— PROVIDED DATA —
● ● ●
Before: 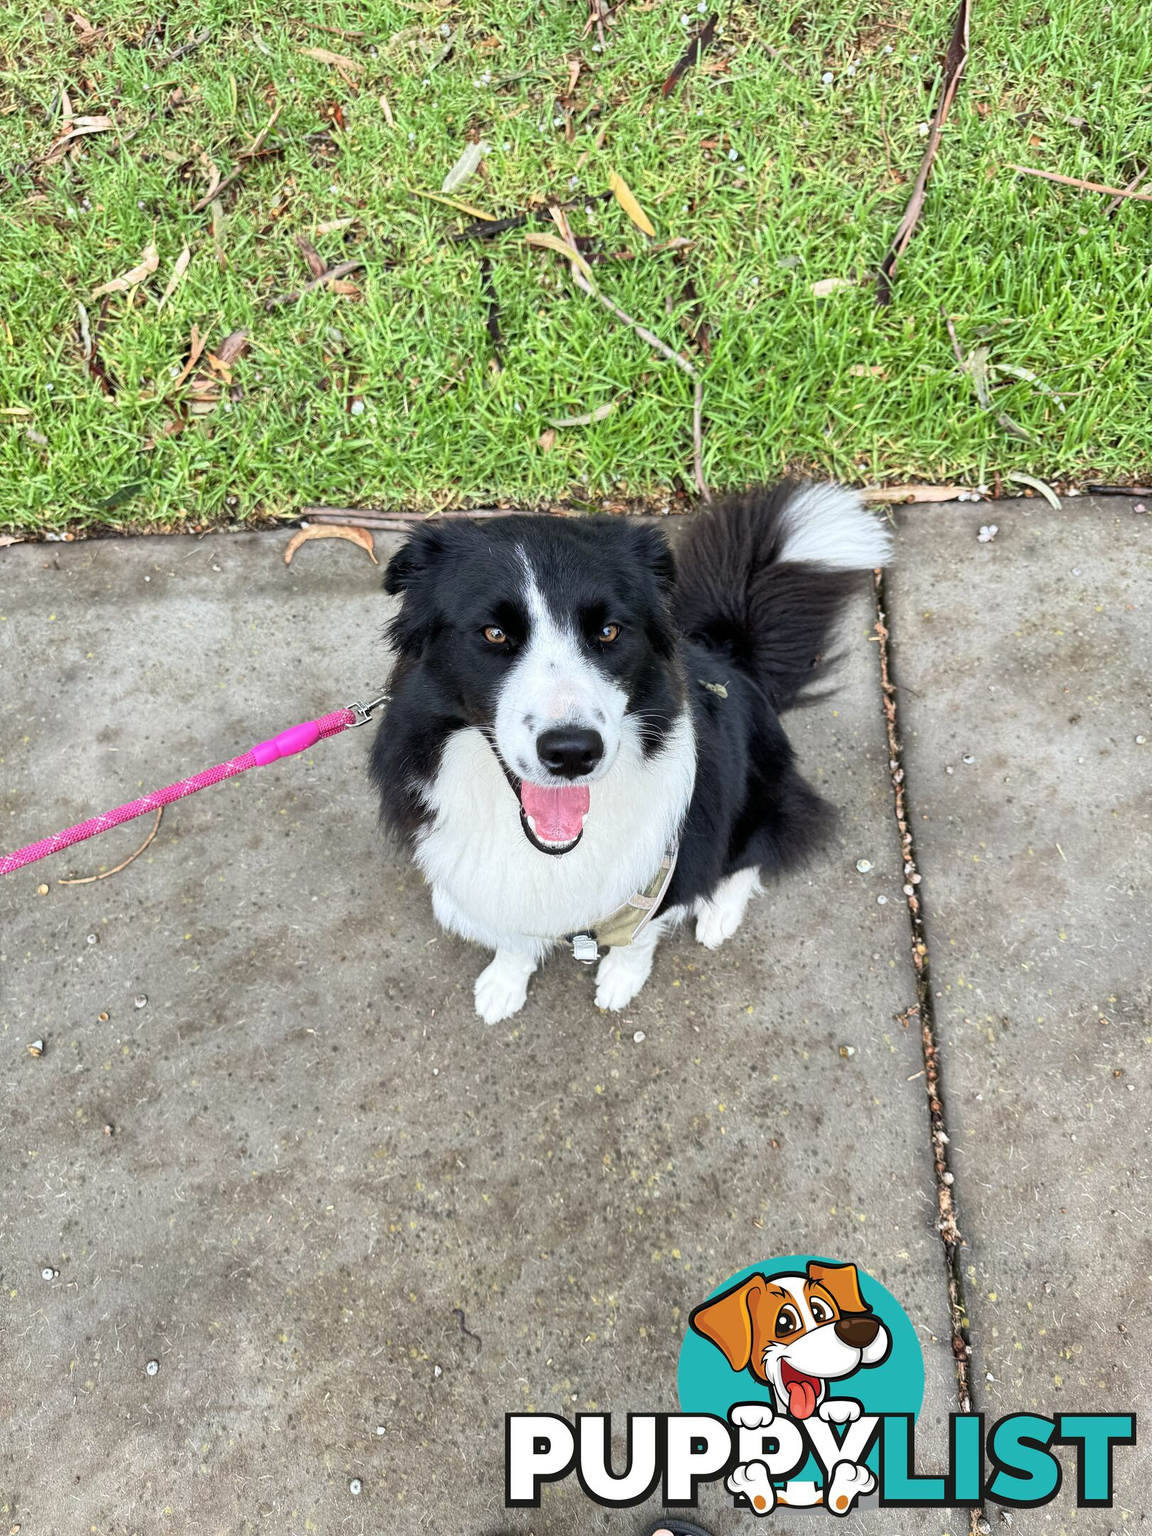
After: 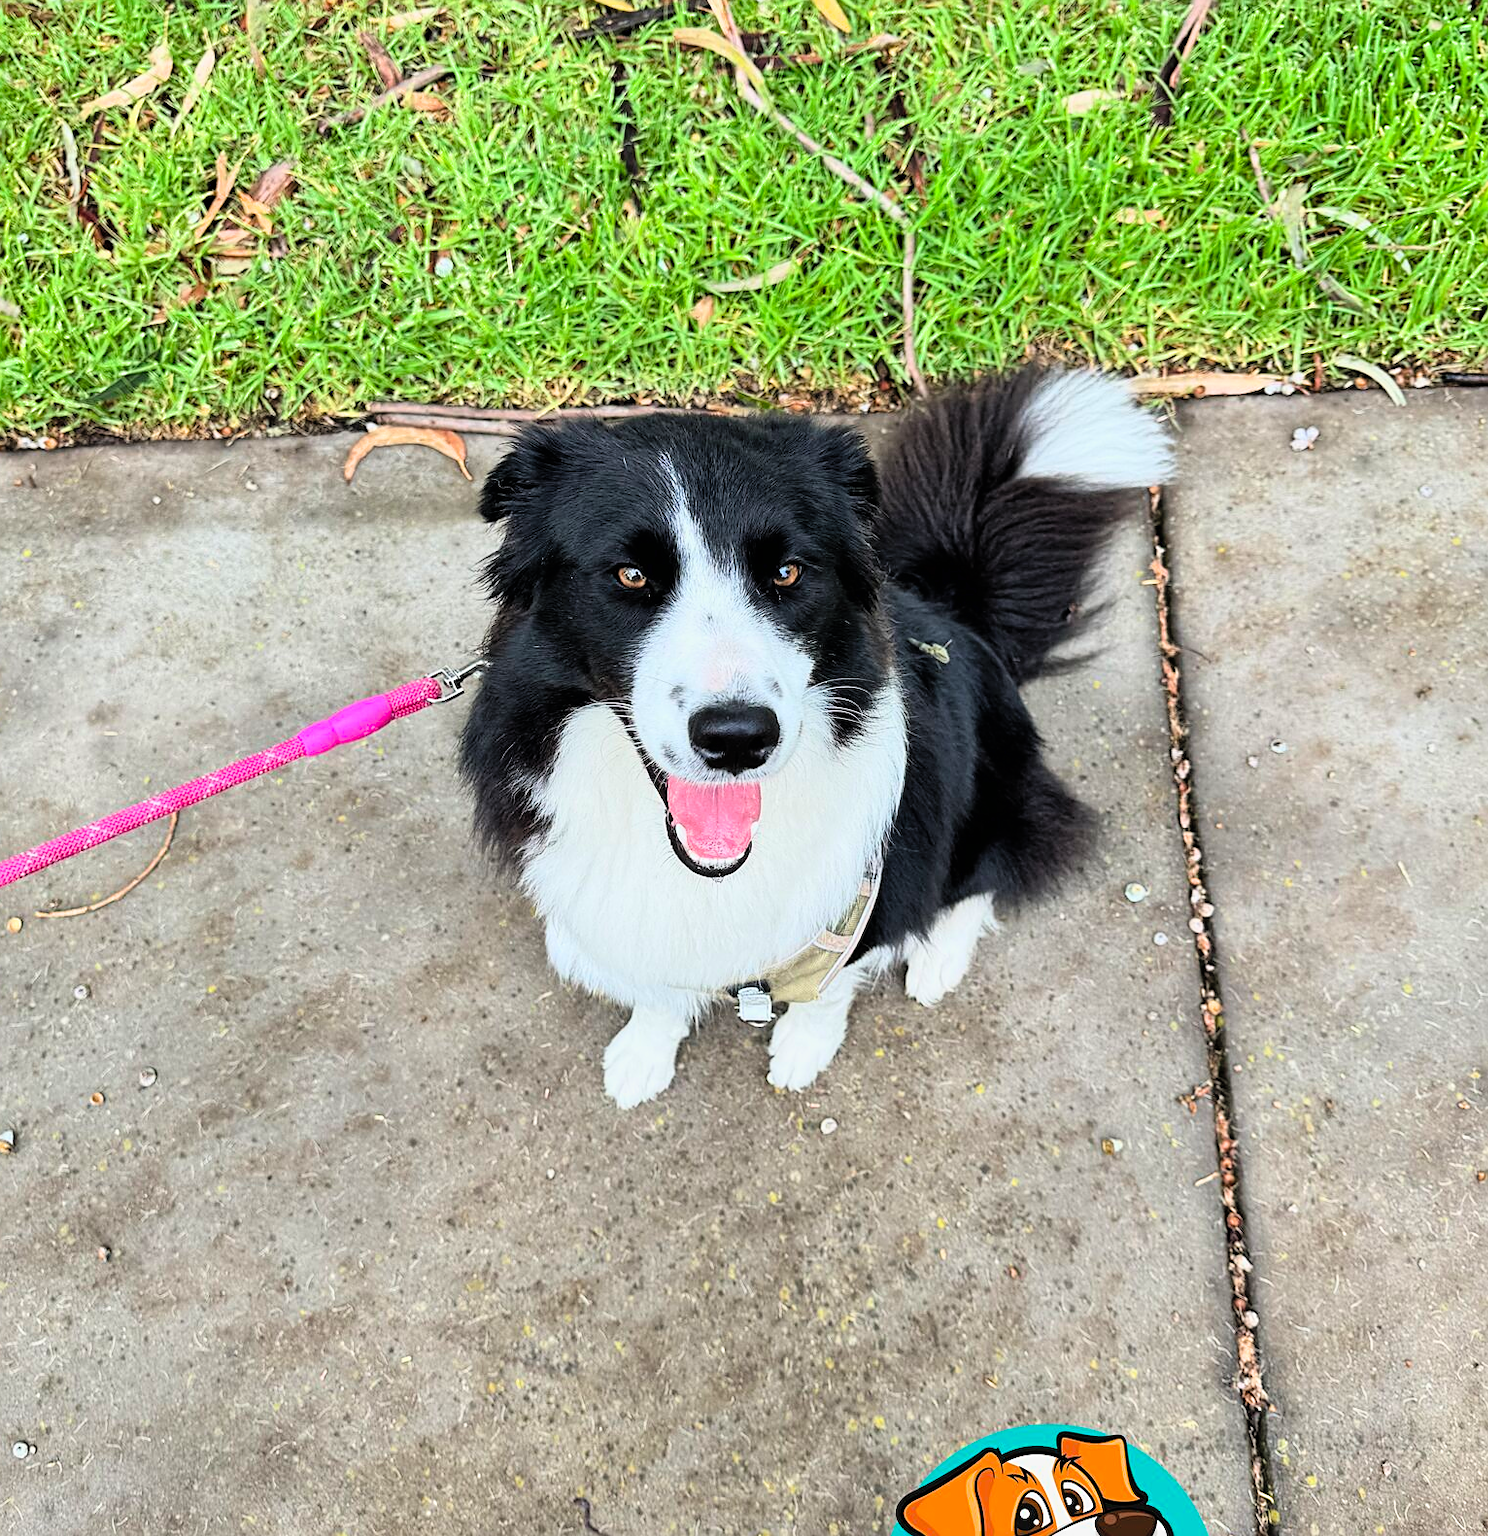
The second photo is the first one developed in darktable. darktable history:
contrast brightness saturation: brightness 0.093, saturation 0.191
sharpen: amount 0.465
filmic rgb: black relative exposure -8.11 EV, white relative exposure 3.01 EV, hardness 5.36, contrast 1.246, color science v6 (2022)
crop and rotate: left 2.9%, top 13.889%, right 2.493%, bottom 12.885%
● ● ●
— WHAT TO PRODUCE —
Rewrite the data above with "photo" swapped for "image" and every other word unchanged. Omit the pictures from your answer.

— SOLUTION —
Before: 
After: 
The second image is the first one developed in darktable. darktable history:
contrast brightness saturation: brightness 0.093, saturation 0.191
sharpen: amount 0.465
filmic rgb: black relative exposure -8.11 EV, white relative exposure 3.01 EV, hardness 5.36, contrast 1.246, color science v6 (2022)
crop and rotate: left 2.9%, top 13.889%, right 2.493%, bottom 12.885%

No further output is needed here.